Adiponectin inhibits tissue factor expression and enhances tissue factor pathway inhibitor expression in human endothelial cells

Yi-Jian Chen
1   Department of Hematology, Xiang Ya Hospital, Central South University, ChangSha, PR China
,
Li-Qun Zhang
2   Department of Pharmacy, ZhanJiang Central People’s Hospital, ZhanJiang GuangDong, PR China
,
Guang-Ping Wang
1   Department of Hematology, Xiang Ya Hospital, Central South University, ChangSha, PR China
,
Hui Zeng
1   Department of Hematology, Xiang Ya Hospital, Central South University, ChangSha, PR China
,
Ben Lü
1   Department of Hematology, Xiang Ya Hospital, Central South University, ChangSha, PR China
,
Xu-Liang Shen
1   Department of Hematology, Xiang Ya Hospital, Central South University, ChangSha, PR China
,
Zhi-Ping Jiang
1   Department of Hematology, Xiang Ya Hospital, Central South University, ChangSha, PR China
,
Fang-Ping Chen
1   Department of Hematology, Xiang Ya Hospital, Central South University, ChangSha, PR China
› Author Affiliations
Further Information

Publication History

Received 28 February 2008

Accepted after minor revision 17 June 2008

Publication Date:
22 November 2017 (online)

Summary

Tissue factor (TF) plays a pivotal role in thrombus formation and atherogenesis in acute coronary syndrome.
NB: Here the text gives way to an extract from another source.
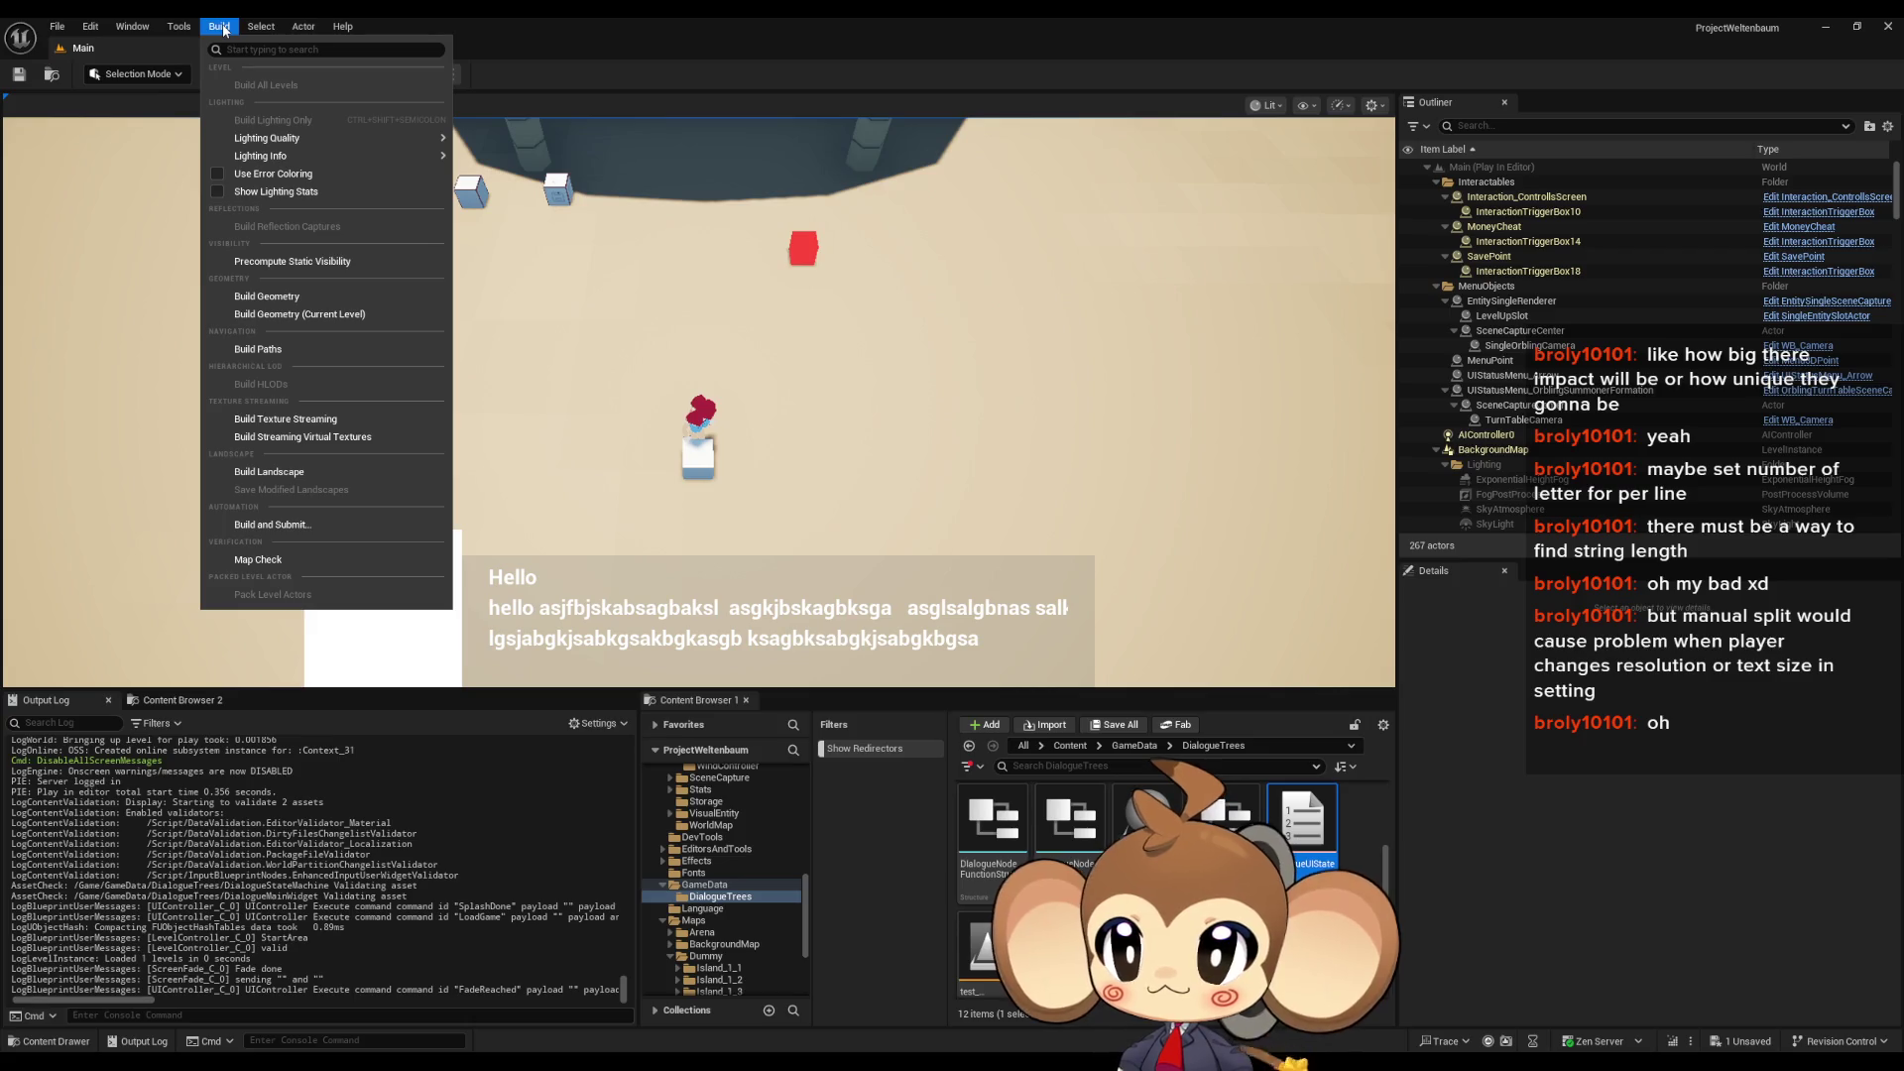
{"action": "mouse_move", "coordinate": [161, 36]}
Tissue factor pathway inhibitor (TFPI) is a specific physiological inhibitor of TF/ FVIIa complex that regulates TF-induced coagulation. Adiponectin (Adp) is an adipocyte-specific adipocytokine with anti-atherogenic and anti-diabetic properties. Adp inhibits inflammatory cytokine and adhesion molecules expression, and it can prevent endothelial dysfunction. In this study, we investigated the effects of Adp on tumor necrosis factor-α (TNF-α)-induced expression of TF and TFPI in human umbilical vein endothelial cells (HU-VECs), and the signaling transduction pathways involved. It was found that Adp significantly inhibited both TF protein expression and activity in TNF-α-stimulated HUVECs. In the meanwhile, it increased TFPI protein expression and activity for about two folds. Adp also inhibited TF mRNA expression induced by TNF-α, but had no effect on TFPI mRNA expression. The inhibitory effect of Adp onTNF-α-inducedTF expression was prevented by pretreatment with Rp-cAMPs, a PKA inhibitor. Adp increased intracellular cAMP content and PKA activity levels in a dose-dependent manner. Phosphorylation of IκB-α was decreased by Adp, but phosphorylation of p44/42MAPK, SAPK/ JNK, and p38MAPK were not affected. These results suggested that Adp inhibits TF expression through inhibition of a PKA dependent nuclear factor- κB (NF-κB) signaling pathway. It was also found that adiponectin promoted Akt and AMP-activated protein kinase phosphorylation. The inhibitory effect of Adp on TNF-α-induced TF synthesis was abrogated in part by pretreatment with the PI3kinase inhibitor LY 294002, suggesting that Akt activation might inhibit TF expression induced by TNF-α. The inhibitory effect of Adp is almost completely abrogated by inhibition of both the cAMP/PKA pathway and PI3K/Akt pathway. In conclusion, our data indicated that inhibition of NF-κB through stabilization of IκB-α and activation of Akt phosphorylation may mediate the inhibitory effect of Adp on TF expression; but the enhancement effect of Adp on the TFPI production might occur via translational rather than transcriptional regulation.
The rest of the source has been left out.